Case-Shiller Home Prices Rise Over 5% YoY To 7 Year High

Despite stagnating incomes, record low home-ownership, surging interest rates, and stalling employment data, home-prices in America rose 5.04% YoY in March - the biggest jump since August - as overseas money floods into American real estate and crushes the affordability dream for Hillary's 'everyday American'. No surprise, San Francisco and Denver reported the highest year-over-year gains, with price increases of 10.3% and 10.0%, respectively, over the last 12 months. This is the highest home price index since Feb 2008.

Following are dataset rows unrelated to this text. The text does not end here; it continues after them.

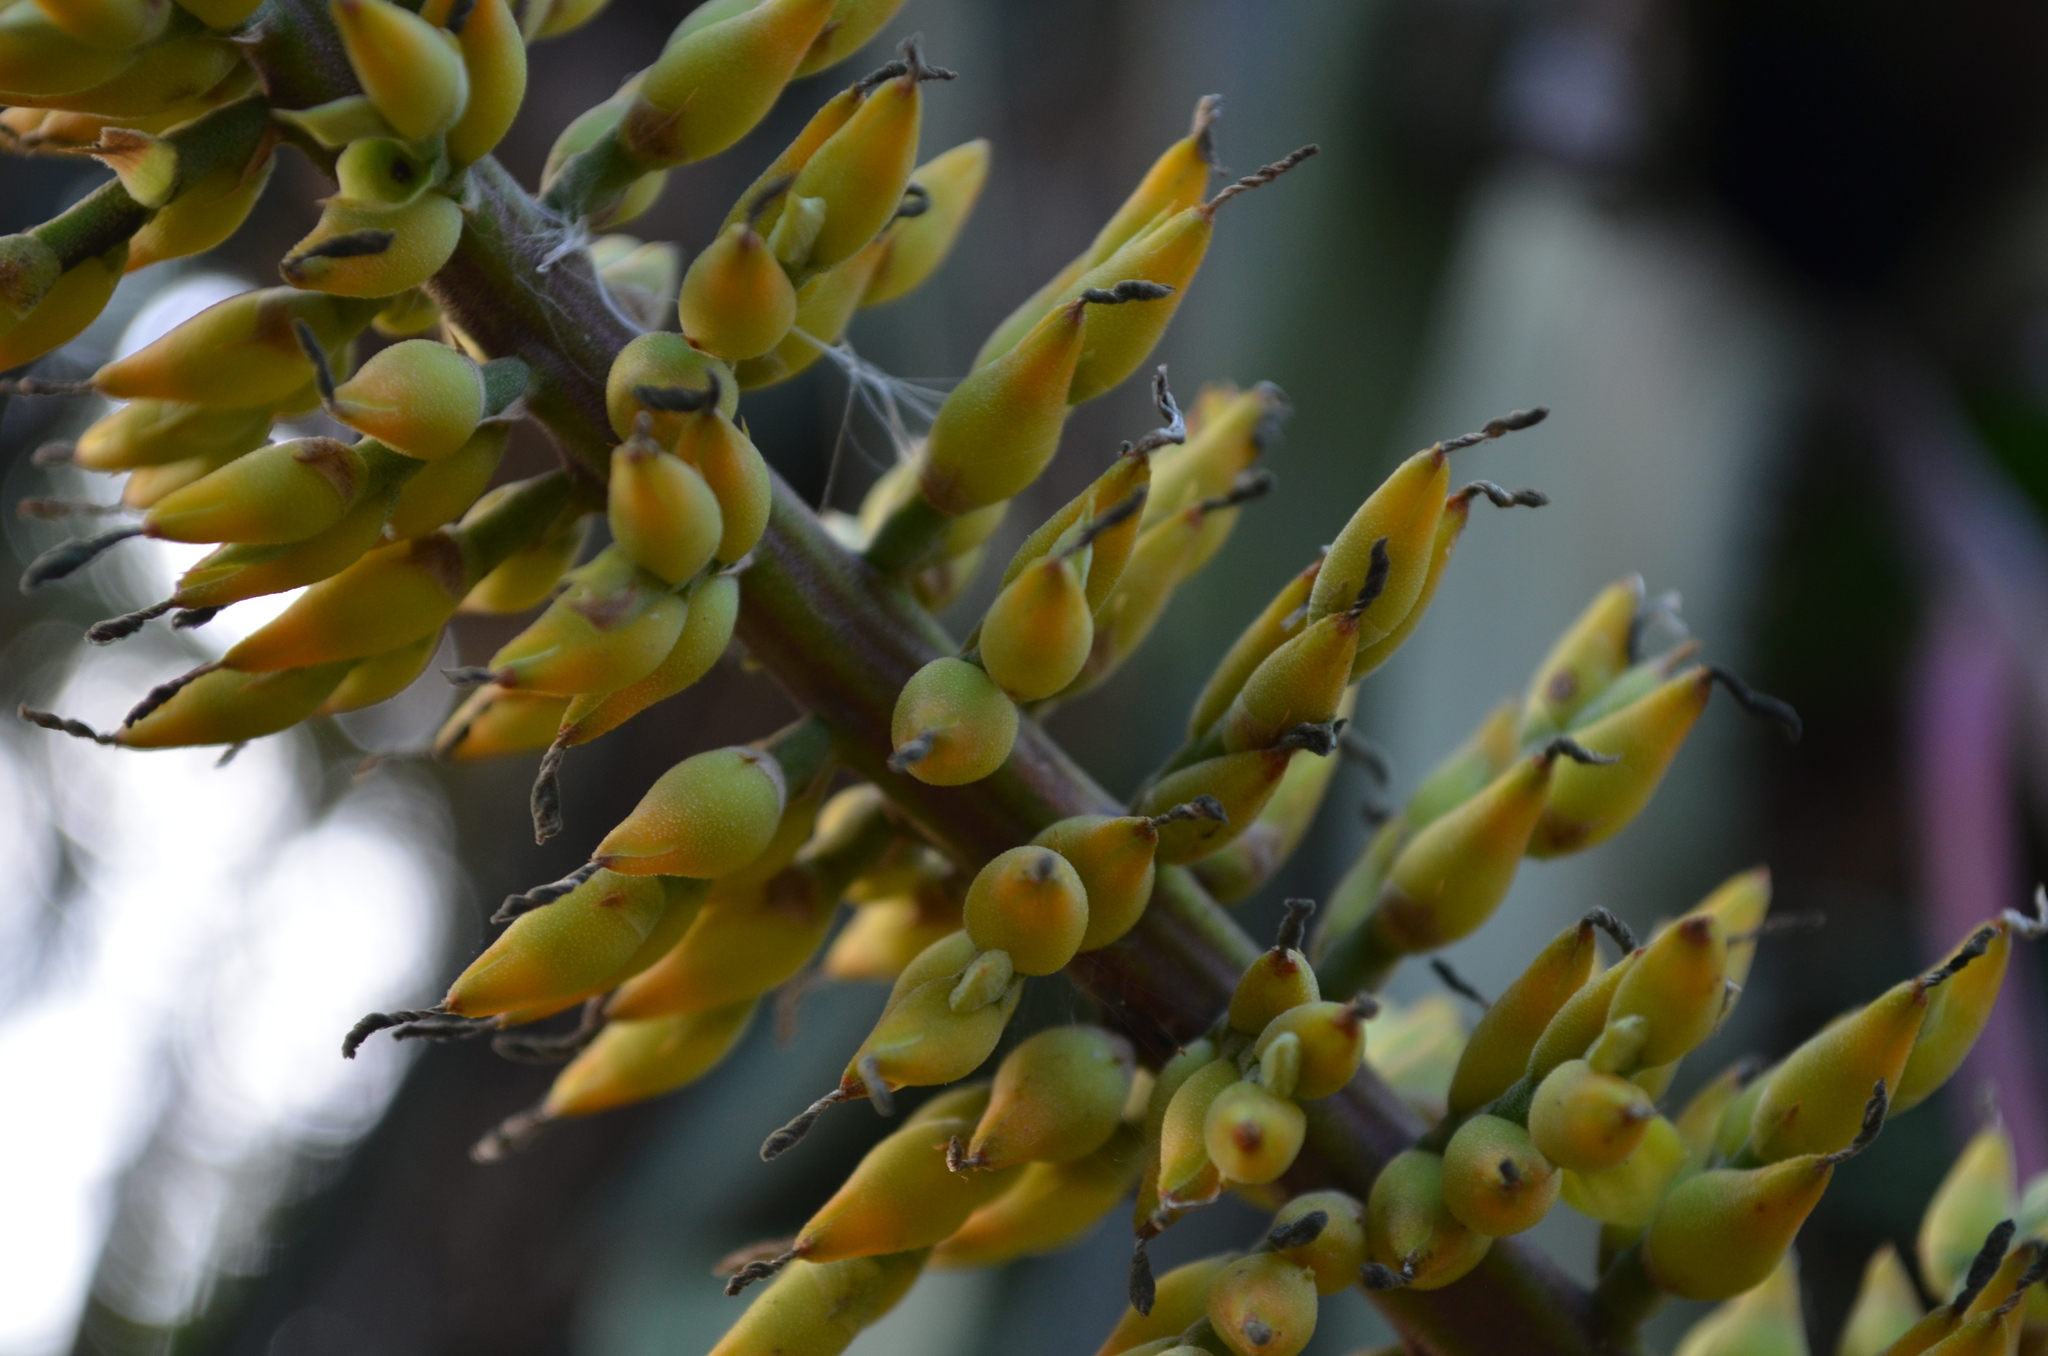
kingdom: Plantae
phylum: Tracheophyta
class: Liliopsida
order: Poales
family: Bromeliaceae
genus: Aechmea
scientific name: Aechmea tocantina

Biggest YoY gain since August...

 

Pushed prices to their highest sicne Feb 2008...

 

A more detailed breakdown of the Sequential...

 

... and Y/Y data:

From the March data:

Both the 10-City and 20-City Composites saw year-over-year increases in March. The 10-City Composite gained 4.7% year-over-year, while the 20-City Composite gained 5.0% year-over-year. The S&P/Case-Shiller U.S. National Home Price Index, covering all nine U.S. census divisions, recorded a 4.1% annual gain in March 2015 versus a 4.2% increase in February 2015.

 

San Francisco and Denver reported the highest year-over-year gains, with price increases of 10.3% and 10.0%, respectively, over the last 12 months. San Francisco’s 10.3% annual gain is its first double digit year-over-year increase since July 2014. Dallas reported a 9.3% year-over-year gain to round out the top three cities. Ten cities reported higher price increases in the year ended March 2015 over the year ended February 2015. Tampa led the way with a reported increase of 1.4%. Ten cities saw their prices decrease annually, led by Cleveland, down 1.2% in the year ending March 2015.

This is where the biggest price appreciation was according to Case Shiller: it appears that as a result of the unprecedented second dot com bubble and China's relapse in its credit ways, San Francisco is once again back at the forefront of all major gains in the US, with home prices rising 3.0% in March, followed by 2.3% in Seattle.

 

But before this "good news" is seen as too good, at the same time the FHFA reported that its house price index in March rose 0.3%, below the 0.7% expected, and below the 0.7% increase posted last month.